SLEMAN - Kondisi kerawanan pangan perlu dicegah. Hal itu melatarbelakangi Pemerintah Kabupaten Sleman untuk memberikan bantuan beras pada 1.042 keluarga di Kalurahan Margokaton, Seyegan pada Kamis (10/10/2024).
"Bantuan ini menyebar di 86 kalurahan dan dilakukan secara bertahap. Totalnya untuk 91.475 keluarga. Masing-masing 10 kilogram," ujar Plt Kepala Dinas Pertanian, Pangan dan Perikanan (DP3) Suparmono.

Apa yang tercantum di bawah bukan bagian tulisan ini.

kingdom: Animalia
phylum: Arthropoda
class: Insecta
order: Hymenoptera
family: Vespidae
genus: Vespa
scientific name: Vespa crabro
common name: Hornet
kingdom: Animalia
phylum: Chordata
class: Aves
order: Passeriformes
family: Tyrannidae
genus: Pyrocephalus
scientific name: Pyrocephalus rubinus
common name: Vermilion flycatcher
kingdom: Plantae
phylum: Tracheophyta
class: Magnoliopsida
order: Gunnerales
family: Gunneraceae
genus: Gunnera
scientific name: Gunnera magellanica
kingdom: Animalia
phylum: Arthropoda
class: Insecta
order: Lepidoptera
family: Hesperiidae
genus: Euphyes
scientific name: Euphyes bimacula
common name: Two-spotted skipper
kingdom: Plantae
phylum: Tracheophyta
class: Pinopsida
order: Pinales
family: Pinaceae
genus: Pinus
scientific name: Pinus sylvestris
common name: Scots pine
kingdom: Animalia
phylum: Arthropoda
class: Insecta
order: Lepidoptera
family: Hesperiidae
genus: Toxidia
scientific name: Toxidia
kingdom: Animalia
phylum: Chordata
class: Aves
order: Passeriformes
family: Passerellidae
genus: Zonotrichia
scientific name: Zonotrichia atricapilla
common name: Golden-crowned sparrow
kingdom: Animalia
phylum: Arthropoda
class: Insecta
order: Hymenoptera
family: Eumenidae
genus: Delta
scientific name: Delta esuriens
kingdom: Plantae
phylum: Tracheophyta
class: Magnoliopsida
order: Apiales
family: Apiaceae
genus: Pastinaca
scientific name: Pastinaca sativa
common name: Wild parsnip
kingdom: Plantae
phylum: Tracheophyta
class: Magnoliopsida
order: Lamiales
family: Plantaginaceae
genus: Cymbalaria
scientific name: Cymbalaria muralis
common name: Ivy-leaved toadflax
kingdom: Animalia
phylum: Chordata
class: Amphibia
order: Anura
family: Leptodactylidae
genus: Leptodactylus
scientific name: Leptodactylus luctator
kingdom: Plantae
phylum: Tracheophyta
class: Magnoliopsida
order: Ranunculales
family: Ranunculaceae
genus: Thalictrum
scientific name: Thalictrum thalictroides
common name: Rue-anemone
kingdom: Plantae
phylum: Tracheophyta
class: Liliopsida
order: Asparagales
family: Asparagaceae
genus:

Dia menjelaskan, beras ini berasal dari Vietnam dengan kualitas medium. Namun, apabila dilihat dari indikator dalam negeri, beras ini tergolong premium.
"Kami sudah sampling pada sepuluh penerima. Sembilan di antaranya mengatakan kualitasnya baik karena tidak perlu dicampur dengan beras lain ketika memasak," ucapnya.
Suparmono menerangkan, beras ini memang sudah dilakukan uji kualitas dan rasa. Di sisi lain, pecahannya juga sedikit.
Sementara itu, Pjs Bupati Sleman Kusno Wibowo menerangkan, bantuan ini juga diharapkan bisa membuat masyarakat rentan miskin lebih berdaya dalam menghadapi inflasi.
"Ini sudah memasuki tahap kedua. Untuk tahap tiga nanti di bulan Desember," tambahnya.
Baca Juga: BPTD III Yogyakarta Sosialisasikan Kesadaran Berlalu Lintas terhadap Siswa dan Guru TK di Bantul
Untuk penerimanya, Kusno menjelaskan data diperoleh dari Dinas Sosial yang telah diverifikasi. "Kalau pun ada penyimpangan, akan sanksinya sesuai dengan mekanisme yang ada," tambahnya.
Kusno menuturkan, untuk monitoring terkait program ketahanan pangan ini akan dilakukan oleh tim dari DP3 dan Dinas Sosial. (del/eno)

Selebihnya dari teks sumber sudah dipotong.